Calling all poets who need a little extra cash! Daniel Handler's Per Diem Press is accepting submissions for a $1,000 prize. In a Dec. 15 Facebook post, the author, best known for creating A Series of Unfortunate Events and All the Wrong Questions, says his new micropress plans to release one poetry chapbook early next year, "hopefully designed by the noted illustrator Lisa Brown," his wife. The poet published by Per Diem will receive $1,000 plus copies of the chapbook, with the remaining copies given to Handler's book club and sold on his book tour for his forthcoming novel, The Dirty Parts.
Per Diem Press is new. Like, new new. Handler funded his publishing venture using his daily stipend from the Vancouver set of Netflix's A Series of Unfortunate Events. To Handler, starting a poetry micropress seemed like the best use of the money:
Every day I am there, I am given a small handful of American dollars — a “per diem” designed to cover my expenses. I don’t seem to have any expenses — I’m on the set all day long — and in Canada, this American cash seems particularly silly, so it’s remained unspent.
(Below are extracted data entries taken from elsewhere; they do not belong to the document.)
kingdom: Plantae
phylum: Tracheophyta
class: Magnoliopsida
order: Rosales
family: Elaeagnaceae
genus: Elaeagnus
"Poets of every stripe" are welcome to submit roughly 80 pages of their previously unpublished poetry to the address below by Feb. 28, 2017. Rights to all of the material will be retained by the writer, and, following the publication of the chapbook, Per Diem Press "will go on an extended hiatus until such time as the proprietor receives a substantial amount of money for no good reason."
Submissions should be mailed to: Per Diem Press, 912 Cole Street #331, San Francisco California 94117. There is no reading fee.